Unter dem Strich kostete die Corona-Kurzarbeit bisher rund 6,4 Milliarden Euro. Heuer stehen sieben Milliarden Euro für das Kriseninstrument zur Verfügung.
Lockdown
Die Kurzarbeit hat auch dazu geführt, dass die Arbeitslosigkeit trotz der Schließungen nicht völlig explodiert ist. Wegen der steigenden Infektionszahlen wird es vorerst keine weiteren Öffnungsschritte geben. Laut Helmut Hofer, Ökonom und Arbeitsmarktexperte am Institut für Höhere Studien (IHS), wird sich das eher in steigenden Kurzarbeitszahlen äußern als in stark steigenden Arbeitslosenzahlen. Im ersten Lockdown seien relativ viele Arbeitsverhältnisse beendet worden. „Binnen weniger Wochen wurden sehr viele Menschen neu arbeitslos.“Diese Entwicklung sei nun gebremst, dafür verweilen viele Menschen in der Arbeitslosigkeit. „Die Leute bleiben arbeitslos und finden keine neuen Jobs“, sagt Hofer.

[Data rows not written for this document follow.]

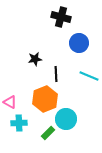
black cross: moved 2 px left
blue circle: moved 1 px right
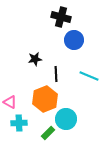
blue circle: moved 5 px left, 3 px up
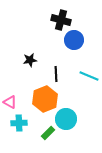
black cross: moved 3 px down
black star: moved 5 px left, 1 px down
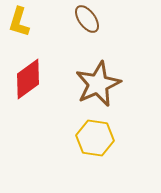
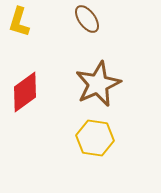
red diamond: moved 3 px left, 13 px down
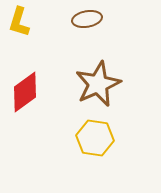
brown ellipse: rotated 64 degrees counterclockwise
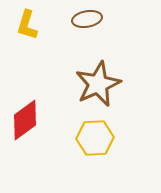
yellow L-shape: moved 8 px right, 3 px down
red diamond: moved 28 px down
yellow hexagon: rotated 12 degrees counterclockwise
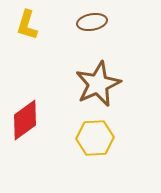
brown ellipse: moved 5 px right, 3 px down
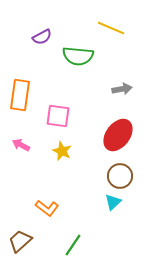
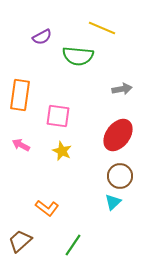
yellow line: moved 9 px left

Aktuelle Zahlen des Arbeitsministeriums zeigen, dass sich die jüngsten Öffnungen umgehend auf die Jobsituation ausgewirkt haben. Mit 8. Februar gab es Lockerungen im Handel und bei den körpernahen Dienstleistungen. Dadurch nahmen laut Zahlen vom Wochenende rund 120.000 Menschen in Österreich wieder eine reguläre Beschäftigung auf.
Ausblick
Die covidbedingte Arbeitsmarktkrise dauert nun schon fast ein Jahr an. Eine wirkliche Entspannung auf dem Arbeitsmarkt werde es erst geben, wenn die Gesundheitskrise überwunden ist und auch die Konsumenten zurückkehren, so Hofer vom IHS. „Aber solang die Impfungen noch nicht wirklich funktionieren, wird sich noch einiges abspielen.“Der Sommer könnte für die heimischen Tourismusbetriebe noch einmal unangenehm werden, selbst ohne Lockdown. Dann nämlich, wenn die ausländischen Urlauber ausbleiben, sei es, weil es noch Reisebeschränkungen gibt oder schlicht noch Verunsicherung herrscht. Das gilt auch für den Handel: „Wenn die Zahlen stark steigen, kann man nicht erwarten, dass die Menschen viel kaufen“, so Hofer.
Im Februar ist auch die Arbeitslosenquote noch einmal in die Höhe geschossen: Nach nationaler Definition lag sie bei 10,7 Prozent, um 2,6 Prozentpunkte höher als vor einem Jahr.